_Requirement:_ Where the lines below hold images, skip those and copy every word exactly.

_Source data:_
******
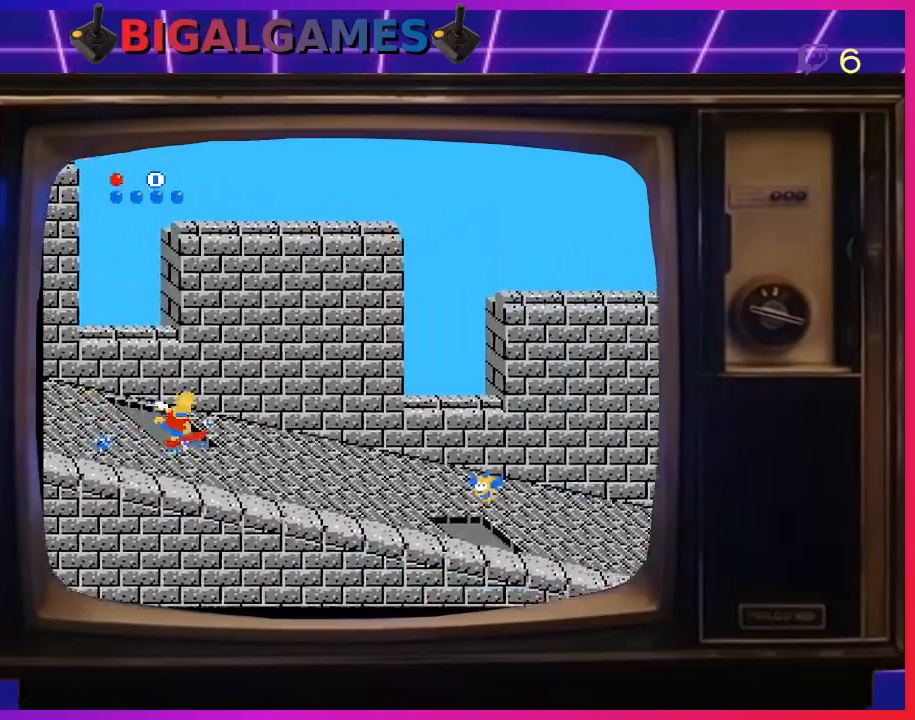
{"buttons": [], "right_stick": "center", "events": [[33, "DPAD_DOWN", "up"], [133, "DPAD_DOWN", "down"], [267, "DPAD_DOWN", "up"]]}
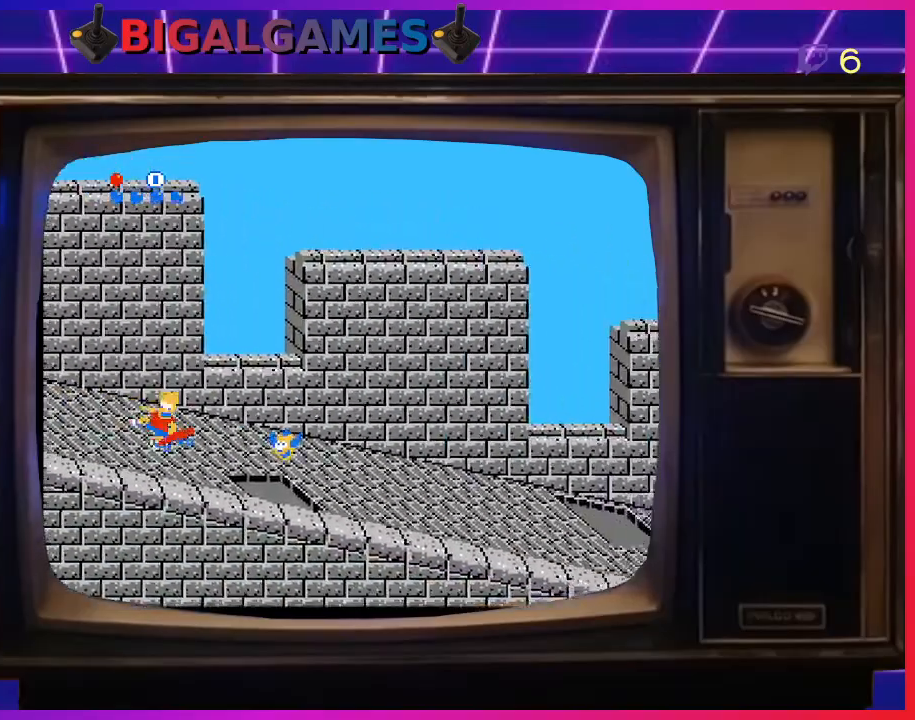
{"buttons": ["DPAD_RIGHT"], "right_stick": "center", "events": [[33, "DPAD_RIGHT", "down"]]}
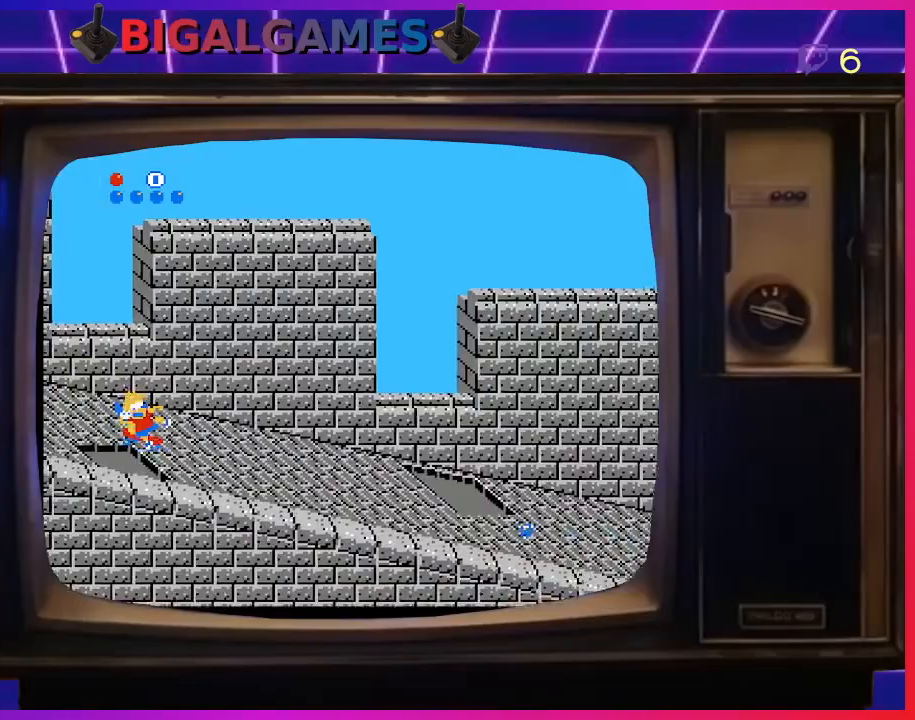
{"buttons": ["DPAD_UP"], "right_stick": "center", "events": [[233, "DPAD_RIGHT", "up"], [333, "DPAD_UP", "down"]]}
******
_Your response:_
{"buttons": [], "right_stick": "center", "events": [[33, "DPAD_DOWN", "up"], [133, "DPAD_DOWN", "down"], [267, "DPAD_DOWN", "up"]]}
{"buttons": ["DPAD_RIGHT"], "right_stick": "center", "events": [[33, "DPAD_RIGHT", "down"]]}
{"buttons": ["DPAD_UP"], "right_stick": "center", "events": [[233, "DPAD_RIGHT", "up"], [333, "DPAD_UP", "down"]]}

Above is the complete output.